Miraculously, I kept gliding forward! Suddenly, it was like I had balance and form both at the same time. While all around me, others were falling over. I smiled to myself, holding the glide as long as I could before tucking my foot back under and standing up once again, secretly feeling vindicated. In that moment, the hockey seed began to blossom.

So maybe I wasn’t the fastest skater, best stopper, or highest hopper. And maybe I was three times the age of most of my new friends, and twice the size as some of them. Maybe I needed the Dragon Lady to hold my hands while skating backwards and crossing one foot over the other.

On the same night the world was tuning in to Women’s World Hockey at MTS Centre, perhaps River Heights arena wasn’t as prestigious a place. But there I was out there on the ice, working my butt off, sweating buckets, giving my all, and skating with talented young hockey players – maybe even some girls who might try out for the national team someday. That alone was inspiring, and filled me with hope.

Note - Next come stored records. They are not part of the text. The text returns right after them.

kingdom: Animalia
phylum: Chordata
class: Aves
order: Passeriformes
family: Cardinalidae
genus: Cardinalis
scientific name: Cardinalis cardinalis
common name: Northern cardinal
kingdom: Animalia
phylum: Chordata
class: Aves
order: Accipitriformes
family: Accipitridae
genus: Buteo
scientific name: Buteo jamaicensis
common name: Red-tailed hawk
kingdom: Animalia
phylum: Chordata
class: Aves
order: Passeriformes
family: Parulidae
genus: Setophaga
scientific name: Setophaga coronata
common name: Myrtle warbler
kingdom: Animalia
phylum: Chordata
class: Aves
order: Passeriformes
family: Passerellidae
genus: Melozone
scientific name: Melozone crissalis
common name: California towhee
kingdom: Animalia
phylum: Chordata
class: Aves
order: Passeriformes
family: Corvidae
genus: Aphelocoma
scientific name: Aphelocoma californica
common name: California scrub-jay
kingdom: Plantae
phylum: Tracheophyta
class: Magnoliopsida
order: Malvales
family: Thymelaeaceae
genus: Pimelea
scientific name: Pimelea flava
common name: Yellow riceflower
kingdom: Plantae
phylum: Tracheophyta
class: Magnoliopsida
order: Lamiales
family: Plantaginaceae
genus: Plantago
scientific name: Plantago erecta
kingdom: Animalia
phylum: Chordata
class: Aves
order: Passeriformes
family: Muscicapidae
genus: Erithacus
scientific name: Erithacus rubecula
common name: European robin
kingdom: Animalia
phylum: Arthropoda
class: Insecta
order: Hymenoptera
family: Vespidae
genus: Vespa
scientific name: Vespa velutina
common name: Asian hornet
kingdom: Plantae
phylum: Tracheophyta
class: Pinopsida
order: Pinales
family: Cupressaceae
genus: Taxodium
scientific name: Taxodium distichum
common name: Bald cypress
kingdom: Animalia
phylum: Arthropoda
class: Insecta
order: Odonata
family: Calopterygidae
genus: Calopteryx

As I came off the ice, a little girl about five-years-old came up to me who had been watching with her father. “Good job out there!” she said, with a big smile on her face. She had no idea just how much she made my day. I smiled back, gushing with pride.

I realized I did do a good job out there. And who knows, maybe down the road I’ll actually be trying out for the national team, too, along with the young girls from power-skating. And my niece Brittani.

But for now, in this moment, I’m happy enough knowing that I no longer need a list to dress myself, and can almost keep up with the slowest kid in my class.

And for the record, I shoot a pretty damn good duck, too.